Two unacceptable things

The physically challenging summer might have been a sign, but from this time on I was truly integrated into my company and had to face the sides of it, which I never wanted to experience, too. Although the working style in Japan is different from the one in Germany, I was able to adapt to most of the routines. However, there are two things I will never accept and which unfortunately were also the reason why I changed jobs in the end: I always was frightened by the way chainsaws are used in Japan. There are no security rules and clothes in place. Everyone climbs a tree with the chainsaw in hand, standing on really thin branches and cutting the treetop one-handed. The only protection they have is a helmet.

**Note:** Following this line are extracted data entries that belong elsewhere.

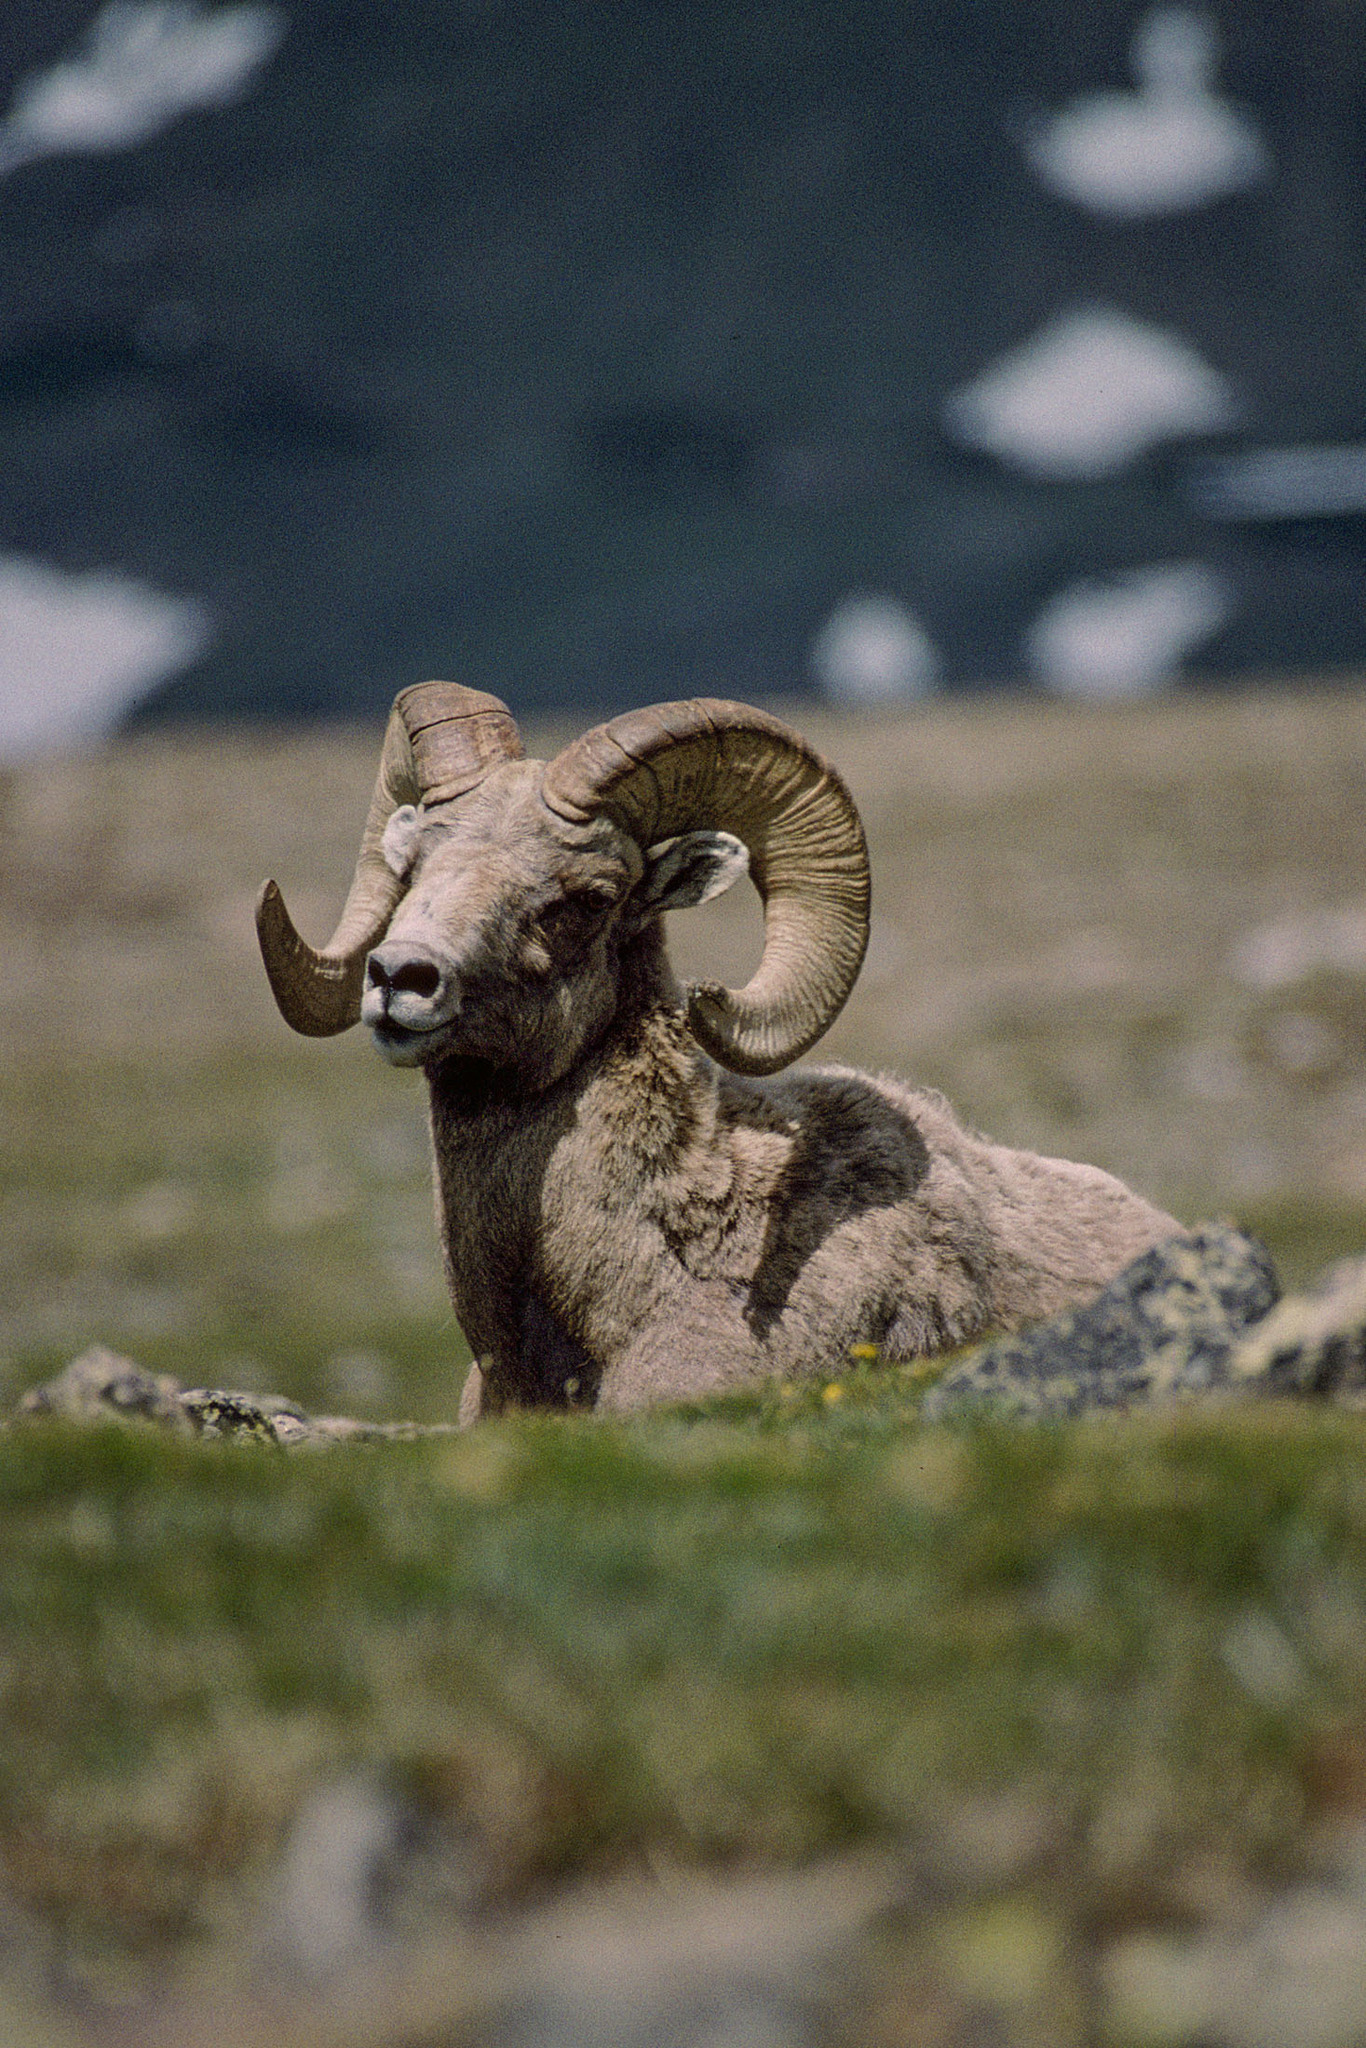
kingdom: Animalia
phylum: Chordata
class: Mammalia
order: Artiodactyla
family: Bovidae
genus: Ovis
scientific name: Ovis canadensis
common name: Bighorn sheep
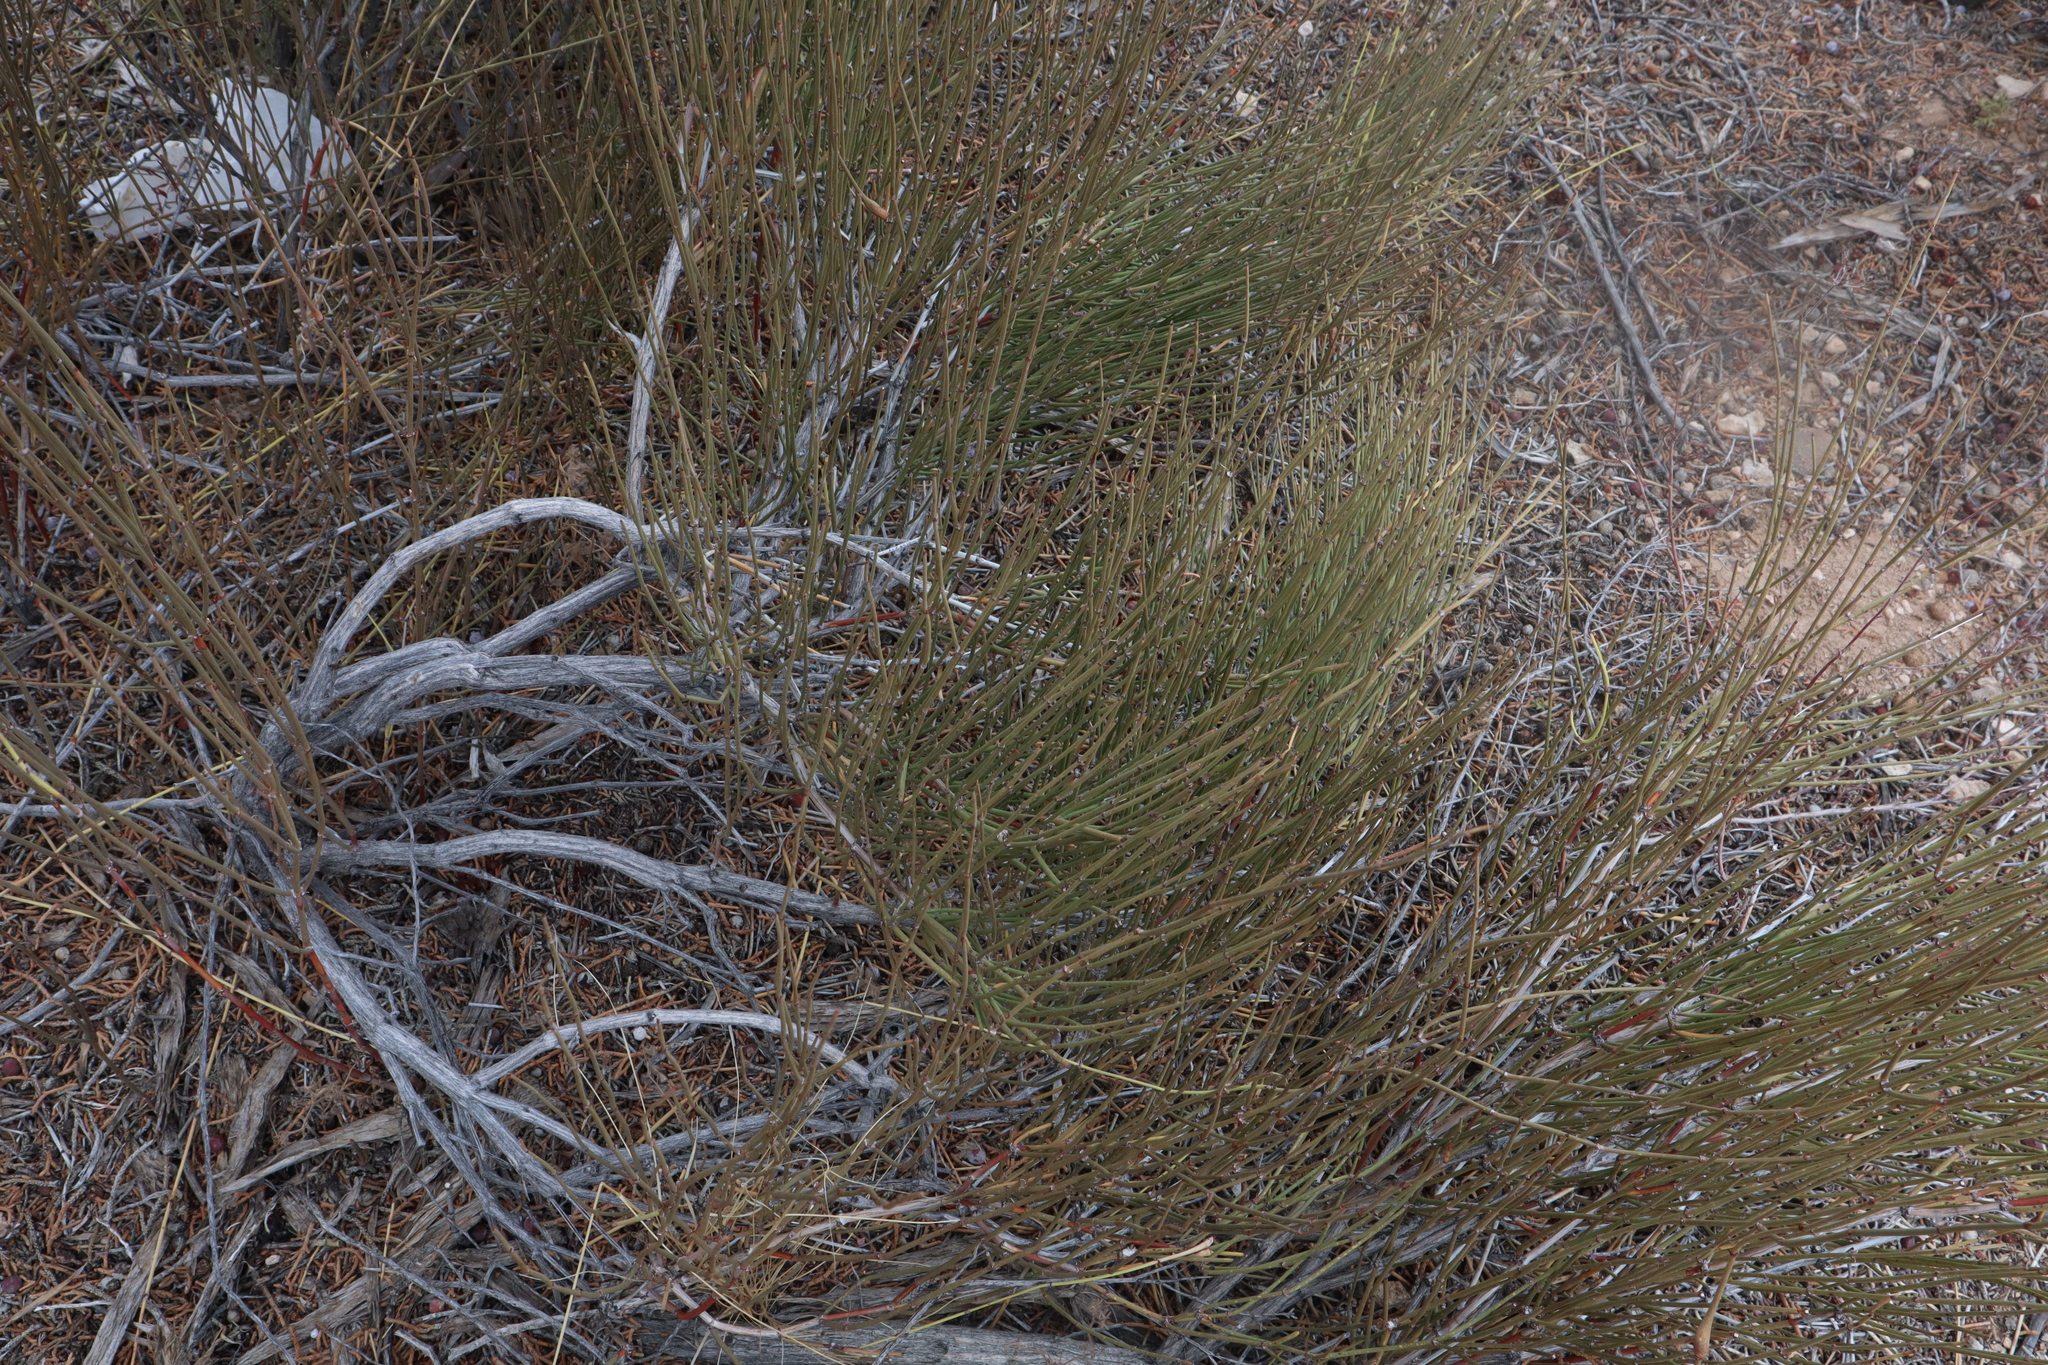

I never agreed on working with a chainsaw in Japan.

What I couldn’t completely avoid was contact with herbicides and pesticides. Usually, it is accepted as common sense that what kills bugs and plants is also not good for the human body, can stick inside and sum up until the following generations might face a growth of people sensitive to particular substances or even deformations. Still, in Japan, everyone is spraying pesticides and herbicides without protective clothes and appropriate masks. While most of them, however, spray with the wind, I had the bad luck of a colleague who sprayed against it and showered us with herbicides. That was the initial incident why I chose to leave the company, loved so much after two years working there, and did the next step by joining a garden design company in Tokyo.

Becoming more than a gardener

There, things are not always easier, but I am not risking my health anymore. Sort of. While I really miss working outside every day, I am now lucky to be able to actually work with Japanese gardens, although we are not designing them. My company has a small sub-company which is researching and writing about existing Japanese gardens in Japan in English. And as I am the only one in this company who is able to write and read in English, this sub-company is, so to say, my own.

My life has turned a lot after coming to Japan. Not only that I decided to stay in a country where I will possibly never master the language (I tried!), I also became so much more than a gardener which is wonderful. These days, I literally am the all-mighty workforce of this company, handling everything from cleaning to serving tea to repairing furniture or my boss’s computer and doing the internet stuff. All while still working in gardens and with gardens. I am very looking forward to what the future holds! Until then I continue to share the beauty of Japanese gardens to the world.